- [EXTRACT TO READ]:

▼

Detecting early kidney injury due to host-virus interaction response in treatment-naive CHB-a pilot study.

PURPOSE: Clinical evidence suggests that patients with chronic hepatitis B (CHB) have an increased risk of renal impairment due to inflammation induced by virus-host interaction. We aimed to evaluate and validate a set of protein biomarkers singularly and in combination for the early detection of subclinical kidney injury in patients with CHB naive to antiretroviral therapy. METHODS: This work is part of a prospective cross-sectional study for which 69 HBsAg-positive, treatment-naive patients with CHB with an equal number of age-matched healthy volunteers were considered. At diagnosis, serum creatinine (sCr), urea, alanine transaminase, aspartate transaminase, serum cystatin-C (sCys-C), serum neutrophil gelatinase-associated lipocalin (sNGAL), serum Fetuin-A (sFet-A), urinary interleukin-18 binding protein (uIL-18BP), and urinary kidney injury molecule-1 (uKIM-1) levels were determined. RESULTS: There was a significant elevation in the concentrations of three proteins in our CHB cohort (sCys-C, sNGAL, and uIL-18BP; p < 0.0001) while sFet-A was down-regulated (p<0.01) as compared to the control group. A receiver operating characteristic curve analysis revealed an Area under the curve of 0.935 for sCys-C and 0.811 for sNGAL, which improved to 0.984 when all four indicators were combined in a panel to discriminate the onset of renal injury incited by inflammatory response in CHB with 97.1% sensitivity at 91.3% specificity. Additionally, only sCys-C and sNGAL differed significantly among the phases of CHB infection (p<0.05). CONCLUSIONS: This novel noninvasive diagnostic screen is expedient in detecting inflammation and early kidney injury before a rise in sCr and can aid in predicting renal outcomes in patients with CHB.

▲

- [AVAILABLE DATA]:
▼

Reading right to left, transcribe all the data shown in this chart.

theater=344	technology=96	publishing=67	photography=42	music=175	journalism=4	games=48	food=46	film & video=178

▲

- [WORK ITEM]: In the abstract on kidney injury in chronic hepatitis B, what area under the curve did the panel of all four indicators combined reach?

- [REPLY]: 0.984